Histoire de bousculer un tantinet l’ordre établi, Silent Force s’essaie aussi, dans "Goodbye My Ghost", à un improbable crossover entre power-metal et rock gothique fashion, où DC use de sa voix grave – ce qui est rare – pour un résultat au final pas si déstabilisant que ça. Joli coup d’essai donc. Mais Walk The Earth, malheureusement, est loin d’aligner des bonnes idées sur la longueur. Le reste de l’album, pour parler vrai, est un condensé de titres heavy à l’allemande au degré zéro de l’originalité.

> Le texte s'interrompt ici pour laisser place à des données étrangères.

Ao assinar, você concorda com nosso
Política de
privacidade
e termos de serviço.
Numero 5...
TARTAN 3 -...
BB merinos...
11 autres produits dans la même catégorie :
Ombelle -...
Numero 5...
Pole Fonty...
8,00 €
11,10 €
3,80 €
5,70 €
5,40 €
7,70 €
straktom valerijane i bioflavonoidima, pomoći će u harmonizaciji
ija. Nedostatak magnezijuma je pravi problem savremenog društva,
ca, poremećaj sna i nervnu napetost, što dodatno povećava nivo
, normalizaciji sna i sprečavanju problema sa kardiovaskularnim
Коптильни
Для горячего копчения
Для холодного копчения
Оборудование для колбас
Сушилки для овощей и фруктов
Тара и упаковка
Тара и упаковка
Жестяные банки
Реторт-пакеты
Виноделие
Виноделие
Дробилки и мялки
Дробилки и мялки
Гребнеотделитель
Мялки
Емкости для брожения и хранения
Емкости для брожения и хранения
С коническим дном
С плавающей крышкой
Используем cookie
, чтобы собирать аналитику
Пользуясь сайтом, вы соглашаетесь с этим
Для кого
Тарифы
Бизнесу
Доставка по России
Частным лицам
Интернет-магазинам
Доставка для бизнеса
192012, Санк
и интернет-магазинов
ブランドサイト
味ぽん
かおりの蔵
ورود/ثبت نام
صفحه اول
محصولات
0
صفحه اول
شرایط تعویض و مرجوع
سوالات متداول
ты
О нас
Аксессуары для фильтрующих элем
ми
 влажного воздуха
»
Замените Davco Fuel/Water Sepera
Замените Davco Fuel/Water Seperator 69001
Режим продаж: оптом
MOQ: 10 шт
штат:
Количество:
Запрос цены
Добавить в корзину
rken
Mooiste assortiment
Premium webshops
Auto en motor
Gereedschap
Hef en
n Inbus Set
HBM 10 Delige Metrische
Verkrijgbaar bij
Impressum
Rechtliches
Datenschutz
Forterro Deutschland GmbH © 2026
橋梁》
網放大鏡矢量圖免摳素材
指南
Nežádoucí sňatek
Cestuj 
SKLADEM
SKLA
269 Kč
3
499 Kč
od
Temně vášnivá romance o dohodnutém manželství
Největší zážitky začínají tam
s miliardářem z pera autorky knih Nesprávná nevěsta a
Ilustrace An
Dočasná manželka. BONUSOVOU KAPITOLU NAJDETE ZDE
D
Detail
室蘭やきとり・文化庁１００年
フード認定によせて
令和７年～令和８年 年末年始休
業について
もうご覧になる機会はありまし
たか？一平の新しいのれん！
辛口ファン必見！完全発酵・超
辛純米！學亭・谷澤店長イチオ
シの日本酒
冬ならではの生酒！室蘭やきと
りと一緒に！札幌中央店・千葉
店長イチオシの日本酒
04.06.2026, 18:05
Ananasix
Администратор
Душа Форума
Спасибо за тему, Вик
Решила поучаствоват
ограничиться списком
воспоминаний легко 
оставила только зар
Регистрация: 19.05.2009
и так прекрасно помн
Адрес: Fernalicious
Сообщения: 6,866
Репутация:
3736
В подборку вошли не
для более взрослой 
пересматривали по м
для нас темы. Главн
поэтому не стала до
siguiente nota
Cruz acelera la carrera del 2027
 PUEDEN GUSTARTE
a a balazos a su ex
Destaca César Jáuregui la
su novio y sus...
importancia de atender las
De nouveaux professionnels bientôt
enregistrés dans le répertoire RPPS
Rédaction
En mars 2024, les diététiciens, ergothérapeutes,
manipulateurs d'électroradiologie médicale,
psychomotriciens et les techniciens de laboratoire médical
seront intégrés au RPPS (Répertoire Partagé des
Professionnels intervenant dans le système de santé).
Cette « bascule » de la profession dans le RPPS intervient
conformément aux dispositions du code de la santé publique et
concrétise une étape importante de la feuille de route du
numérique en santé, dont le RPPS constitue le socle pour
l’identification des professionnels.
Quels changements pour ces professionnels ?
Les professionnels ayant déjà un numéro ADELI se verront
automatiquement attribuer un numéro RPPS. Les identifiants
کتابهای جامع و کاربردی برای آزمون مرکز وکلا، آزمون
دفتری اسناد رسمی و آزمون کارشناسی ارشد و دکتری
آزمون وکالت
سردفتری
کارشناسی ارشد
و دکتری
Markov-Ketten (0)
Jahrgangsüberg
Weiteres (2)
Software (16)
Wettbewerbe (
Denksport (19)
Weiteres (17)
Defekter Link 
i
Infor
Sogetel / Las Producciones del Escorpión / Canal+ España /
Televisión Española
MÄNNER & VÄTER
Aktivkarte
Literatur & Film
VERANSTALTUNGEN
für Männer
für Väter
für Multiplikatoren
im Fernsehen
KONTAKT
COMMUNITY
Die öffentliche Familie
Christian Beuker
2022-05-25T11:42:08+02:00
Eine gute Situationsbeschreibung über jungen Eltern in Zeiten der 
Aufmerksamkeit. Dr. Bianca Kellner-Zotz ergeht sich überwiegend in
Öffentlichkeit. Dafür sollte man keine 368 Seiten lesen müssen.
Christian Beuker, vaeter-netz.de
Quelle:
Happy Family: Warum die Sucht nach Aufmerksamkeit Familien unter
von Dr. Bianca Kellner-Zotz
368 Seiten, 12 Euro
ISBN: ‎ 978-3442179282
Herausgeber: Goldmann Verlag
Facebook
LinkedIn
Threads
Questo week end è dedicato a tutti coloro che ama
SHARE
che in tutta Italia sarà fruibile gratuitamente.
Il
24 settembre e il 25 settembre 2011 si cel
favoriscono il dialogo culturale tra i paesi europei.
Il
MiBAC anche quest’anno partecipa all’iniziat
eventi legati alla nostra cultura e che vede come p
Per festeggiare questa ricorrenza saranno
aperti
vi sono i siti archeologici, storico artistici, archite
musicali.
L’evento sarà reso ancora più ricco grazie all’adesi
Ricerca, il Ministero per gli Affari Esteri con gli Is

Ce qui ne signifie pas, attention, que la qualité n’est pas au rendez-vous.


Il y a bien le gimmick du folk oriental, qu’Alexander Beyrodt aime utiliser au moment où l’on s’y attend le moins : "Man & Machine", "The King Of Fools", "Save Me From Myself". Guère dépaysant, surtout quand déboule derrière un refrain héroïque rhapsodien prévisible à des kilomètres. 90 % de l’album est donc sans surprise, oscillant entre Stratovarius, Helloween, Gamma Ray, Royal Hunt… On se surprend à penser à Dionysus, qui dans le genre « Ctrl + C, Ctrl + V » faisait déjà bien fort. A l’instar du groupe d’Olaf Hayer, Silent Force fait du speed. Et il le fait bien. Ça s’arrête là.